**TASK REQUIREMENTS:** Repeat each record that follows, keeping it identical.

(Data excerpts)
——

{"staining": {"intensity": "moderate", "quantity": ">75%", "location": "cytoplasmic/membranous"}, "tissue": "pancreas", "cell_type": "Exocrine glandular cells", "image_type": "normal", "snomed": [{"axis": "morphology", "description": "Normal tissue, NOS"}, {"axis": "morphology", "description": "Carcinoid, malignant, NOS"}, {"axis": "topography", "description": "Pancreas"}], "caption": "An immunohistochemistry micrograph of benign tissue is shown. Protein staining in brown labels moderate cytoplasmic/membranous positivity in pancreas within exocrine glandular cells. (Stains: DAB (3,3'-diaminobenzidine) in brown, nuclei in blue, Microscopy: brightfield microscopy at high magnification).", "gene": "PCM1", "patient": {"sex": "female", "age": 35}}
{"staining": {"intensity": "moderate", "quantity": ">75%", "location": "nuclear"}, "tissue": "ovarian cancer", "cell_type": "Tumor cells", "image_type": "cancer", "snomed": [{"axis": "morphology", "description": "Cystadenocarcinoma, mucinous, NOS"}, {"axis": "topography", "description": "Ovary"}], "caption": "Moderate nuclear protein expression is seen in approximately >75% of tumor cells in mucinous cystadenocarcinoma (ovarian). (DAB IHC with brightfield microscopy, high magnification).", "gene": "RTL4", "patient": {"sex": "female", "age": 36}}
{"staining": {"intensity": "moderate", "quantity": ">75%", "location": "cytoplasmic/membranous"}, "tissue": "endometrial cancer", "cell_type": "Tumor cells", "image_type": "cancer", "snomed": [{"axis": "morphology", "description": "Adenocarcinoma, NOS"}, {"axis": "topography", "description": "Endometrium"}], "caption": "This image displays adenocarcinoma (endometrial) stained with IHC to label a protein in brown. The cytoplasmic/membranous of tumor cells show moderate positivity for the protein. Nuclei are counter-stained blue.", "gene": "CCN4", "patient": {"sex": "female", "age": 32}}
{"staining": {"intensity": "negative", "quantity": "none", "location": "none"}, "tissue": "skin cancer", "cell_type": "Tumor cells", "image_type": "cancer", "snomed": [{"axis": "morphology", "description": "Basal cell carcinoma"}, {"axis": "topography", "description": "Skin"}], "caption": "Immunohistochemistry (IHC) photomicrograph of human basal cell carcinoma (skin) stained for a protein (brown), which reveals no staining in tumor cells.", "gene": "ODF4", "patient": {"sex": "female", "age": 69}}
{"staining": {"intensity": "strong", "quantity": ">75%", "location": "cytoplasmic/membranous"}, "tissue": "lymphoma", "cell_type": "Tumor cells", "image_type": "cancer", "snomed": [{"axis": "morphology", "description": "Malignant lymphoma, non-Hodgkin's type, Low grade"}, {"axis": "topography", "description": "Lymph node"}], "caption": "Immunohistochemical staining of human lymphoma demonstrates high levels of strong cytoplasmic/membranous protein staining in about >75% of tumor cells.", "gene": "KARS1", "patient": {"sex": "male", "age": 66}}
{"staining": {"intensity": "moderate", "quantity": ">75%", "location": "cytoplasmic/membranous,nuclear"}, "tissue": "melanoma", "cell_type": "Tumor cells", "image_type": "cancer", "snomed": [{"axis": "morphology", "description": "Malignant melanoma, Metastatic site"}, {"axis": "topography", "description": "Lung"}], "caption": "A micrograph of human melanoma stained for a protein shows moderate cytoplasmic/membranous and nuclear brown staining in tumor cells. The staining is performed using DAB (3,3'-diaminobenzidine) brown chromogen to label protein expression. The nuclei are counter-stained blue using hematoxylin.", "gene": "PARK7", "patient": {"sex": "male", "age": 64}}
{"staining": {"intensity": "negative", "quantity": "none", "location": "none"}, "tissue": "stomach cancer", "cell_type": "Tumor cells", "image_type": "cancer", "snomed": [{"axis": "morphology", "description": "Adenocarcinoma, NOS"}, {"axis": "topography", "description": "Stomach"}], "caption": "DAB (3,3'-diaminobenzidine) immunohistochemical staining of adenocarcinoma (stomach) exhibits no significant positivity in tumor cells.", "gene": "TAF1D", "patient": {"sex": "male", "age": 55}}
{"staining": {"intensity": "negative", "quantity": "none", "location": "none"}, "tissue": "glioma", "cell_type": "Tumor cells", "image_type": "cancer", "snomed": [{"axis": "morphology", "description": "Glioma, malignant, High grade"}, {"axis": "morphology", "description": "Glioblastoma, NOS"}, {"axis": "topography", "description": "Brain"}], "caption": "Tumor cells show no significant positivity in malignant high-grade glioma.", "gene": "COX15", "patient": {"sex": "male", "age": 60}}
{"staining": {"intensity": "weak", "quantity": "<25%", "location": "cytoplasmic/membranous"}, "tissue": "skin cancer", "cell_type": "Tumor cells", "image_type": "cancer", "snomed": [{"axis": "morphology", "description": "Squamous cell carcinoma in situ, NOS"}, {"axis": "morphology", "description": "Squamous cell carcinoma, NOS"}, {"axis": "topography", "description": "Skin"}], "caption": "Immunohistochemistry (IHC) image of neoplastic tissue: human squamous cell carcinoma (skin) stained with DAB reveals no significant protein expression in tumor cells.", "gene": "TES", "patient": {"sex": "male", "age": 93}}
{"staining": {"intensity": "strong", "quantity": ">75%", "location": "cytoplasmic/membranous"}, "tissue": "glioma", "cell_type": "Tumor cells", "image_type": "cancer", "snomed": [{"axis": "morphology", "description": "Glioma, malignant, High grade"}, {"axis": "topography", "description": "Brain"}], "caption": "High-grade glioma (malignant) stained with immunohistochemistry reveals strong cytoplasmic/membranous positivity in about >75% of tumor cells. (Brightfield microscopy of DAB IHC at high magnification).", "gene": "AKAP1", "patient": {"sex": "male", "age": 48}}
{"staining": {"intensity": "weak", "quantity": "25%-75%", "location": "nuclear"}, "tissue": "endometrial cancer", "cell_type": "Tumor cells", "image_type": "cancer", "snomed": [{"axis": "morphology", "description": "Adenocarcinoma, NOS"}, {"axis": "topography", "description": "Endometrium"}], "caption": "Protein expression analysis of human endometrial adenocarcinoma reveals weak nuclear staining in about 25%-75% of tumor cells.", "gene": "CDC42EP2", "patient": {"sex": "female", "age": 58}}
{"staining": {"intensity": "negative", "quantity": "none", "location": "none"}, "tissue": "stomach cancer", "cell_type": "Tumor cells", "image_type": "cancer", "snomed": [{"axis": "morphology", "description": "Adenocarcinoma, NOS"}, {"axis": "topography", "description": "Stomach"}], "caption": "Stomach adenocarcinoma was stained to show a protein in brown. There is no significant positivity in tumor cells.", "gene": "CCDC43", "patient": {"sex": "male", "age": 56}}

——

**WRITTEN SOLUTION:**
{"staining": {"intensity": "moderate", "quantity": ">75%", "location": "cytoplasmic/membranous"}, "tissue": "pancreas", "cell_type": "Exocrine glandular cells", "image_type": "normal", "snomed": [{"axis": "morphology", "description": "Normal tissue, NOS"}, {"axis": "morphology", "description": "Carcinoid, malignant, NOS"}, {"axis": "topography", "description": "Pancreas"}], "caption": "An immunohistochemistry micrograph of benign tissue is shown. Protein staining in brown labels moderate cytoplasmic/membranous positivity in pancreas within exocrine glandular cells. (Stains: DAB (3,3'-diaminobenzidine) in brown, nuclei in blue, Microscopy: brightfield microscopy at high magnification).", "gene": "PCM1", "patient": {"sex": "female", "age": 35}}
{"staining": {"intensity": "moderate", "quantity": ">75%", "location": "nuclear"}, "tissue": "ovarian cancer", "cell_type": "Tumor cells", "image_type": "cancer", "snomed": [{"axis": "morphology", "description": "Cystadenocarcinoma, mucinous, NOS"}, {"axis": "topography", "description": "Ovary"}], "caption": "Moderate nuclear protein expression is seen in approximately >75% of tumor cells in mucinous cystadenocarcinoma (ovarian). (DAB IHC with brightfield microscopy, high magnification).", "gene": "RTL4", "patient": {"sex": "female", "age": 36}}
{"staining": {"intensity": "moderate", "quantity": ">75%", "location": "cytoplasmic/membranous"}, "tissue": "endometrial cancer", "cell_type": "Tumor cells", "image_type": "cancer", "snomed": [{"axis": "morphology", "description": "Adenocarcinoma, NOS"}, {"axis": "topography", "description": "Endometrium"}], "caption": "This image displays adenocarcinoma (endometrial) stained with IHC to label a protein in brown. The cytoplasmic/membranous of tumor cells show moderate positivity for the protein. Nuclei are counter-stained blue.", "gene": "CCN4", "patient": {"sex": "female", "age": 32}}
{"staining": {"intensity": "negative", "quantity": "none", "location": "none"}, "tissue": "skin cancer", "cell_type": "Tumor cells", "image_type": "cancer", "snomed": [{"axis": "morphology", "description": "Basal cell carcinoma"}, {"axis": "topography", "description": "Skin"}], "caption": "Immunohistochemistry (IHC) photomicrograph of human basal cell carcinoma (skin) stained for a protein (brown), which reveals no staining in tumor cells.", "gene": "ODF4", "patient": {"sex": "female", "age": 69}}
{"staining": {"intensity": "strong", "quantity": ">75%", "location": "cytoplasmic/membranous"}, "tissue": "lymphoma", "cell_type": "Tumor cells", "image_type": "cancer", "snomed": [{"axis": "morphology", "description": "Malignant lymphoma, non-Hodgkin's type, Low grade"}, {"axis": "topography", "description": "Lymph node"}], "caption": "Immunohistochemical staining of human lymphoma demonstrates high levels of strong cytoplasmic/membranous protein staining in about >75% of tumor cells.", "gene": "KARS1", "patient": {"sex": "male", "age": 66}}
{"staining": {"intensity": "moderate", "quantity": ">75%", "location": "cytoplasmic/membranous,nuclear"}, "tissue": "melanoma", "cell_type": "Tumor cells", "image_type": "cancer", "snomed": [{"axis": "morphology", "description": "Malignant melanoma, Metastatic site"}, {"axis": "topography", "description": "Lung"}], "caption": "A micrograph of human melanoma stained for a protein shows moderate cytoplasmic/membranous and nuclear brown staining in tumor cells. The staining is performed using DAB (3,3'-diaminobenzidine) brown chromogen to label protein expression. The nuclei are counter-stained blue using hematoxylin.", "gene": "PARK7", "patient": {"sex": "male", "age": 64}}
{"staining": {"intensity": "negative", "quantity": "none", "location": "none"}, "tissue": "stomach cancer", "cell_type": "Tumor cells", "image_type": "cancer", "snomed": [{"axis": "morphology", "description": "Adenocarcinoma, NOS"}, {"axis": "topography", "description": "Stomach"}], "caption": "DAB (3,3'-diaminobenzidine) immunohistochemical staining of adenocarcinoma (stomach) exhibits no significant positivity in tumor cells.", "gene": "TAF1D", "patient": {"sex": "male", "age": 55}}
{"staining": {"intensity": "negative", "quantity": "none", "location": "none"}, "tissue": "glioma", "cell_type": "Tumor cells", "image_type": "cancer", "snomed": [{"axis": "morphology", "description": "Glioma, malignant, High grade"}, {"axis": "morphology", "description": "Glioblastoma, NOS"}, {"axis": "topography", "description": "Brain"}], "caption": "Tumor cells show no significant positivity in malignant high-grade glioma.", "gene": "COX15", "patient": {"sex": "male", "age": 60}}
{"staining": {"intensity": "weak", "quantity": "<25%", "location": "cytoplasmic/membranous"}, "tissue": "skin cancer", "cell_type": "Tumor cells", "image_type": "cancer", "snomed": [{"axis": "morphology", "description": "Squamous cell carcinoma in situ, NOS"}, {"axis": "morphology", "description": "Squamous cell carcinoma, NOS"}, {"axis": "topography", "description": "Skin"}], "caption": "Immunohistochemistry (IHC) image of neoplastic tissue: human squamous cell carcinoma (skin) stained with DAB reveals no significant protein expression in tumor cells.", "gene": "TES", "patient": {"sex": "male", "age": 93}}
{"staining": {"intensity": "strong", "quantity": ">75%", "location": "cytoplasmic/membranous"}, "tissue": "glioma", "cell_type": "Tumor cells", "image_type": "cancer", "snomed": [{"axis": "morphology", "description": "Glioma, malignant, High grade"}, {"axis": "topography", "description": "Brain"}], "caption": "High-grade glioma (malignant) stained with immunohistochemistry reveals strong cytoplasmic/membranous positivity in about >75% of tumor cells. (Brightfield microscopy of DAB IHC at high magnification).", "gene": "AKAP1", "patient": {"sex": "male", "age": 48}}
{"staining": {"intensity": "weak", "quantity": "25%-75%", "location": "nuclear"}, "tissue": "endometrial cancer", "cell_type": "Tumor cells", "image_type": "cancer", "snomed": [{"axis": "morphology", "description": "Adenocarcinoma, NOS"}, {"axis": "topography", "description": "Endometrium"}], "caption": "Protein expression analysis of human endometrial adenocarcinoma reveals weak nuclear staining in about 25%-75% of tumor cells.", "gene": "CDC42EP2", "patient": {"sex": "female", "age": 58}}
{"staining": {"intensity": "negative", "quantity": "none", "location": "none"}, "tissue": "stomach cancer", "cell_type": "Tumor cells", "image_type": "cancer", "snomed": [{"axis": "morphology", "description": "Adenocarcinoma, NOS"}, {"axis": "topography", "description": "Stomach"}], "caption": "Stomach adenocarcinoma was stained to show a protein in brown. There is no significant positivity in tumor cells.", "gene": "CCDC43", "patient": {"sex": "male", "age": 56}}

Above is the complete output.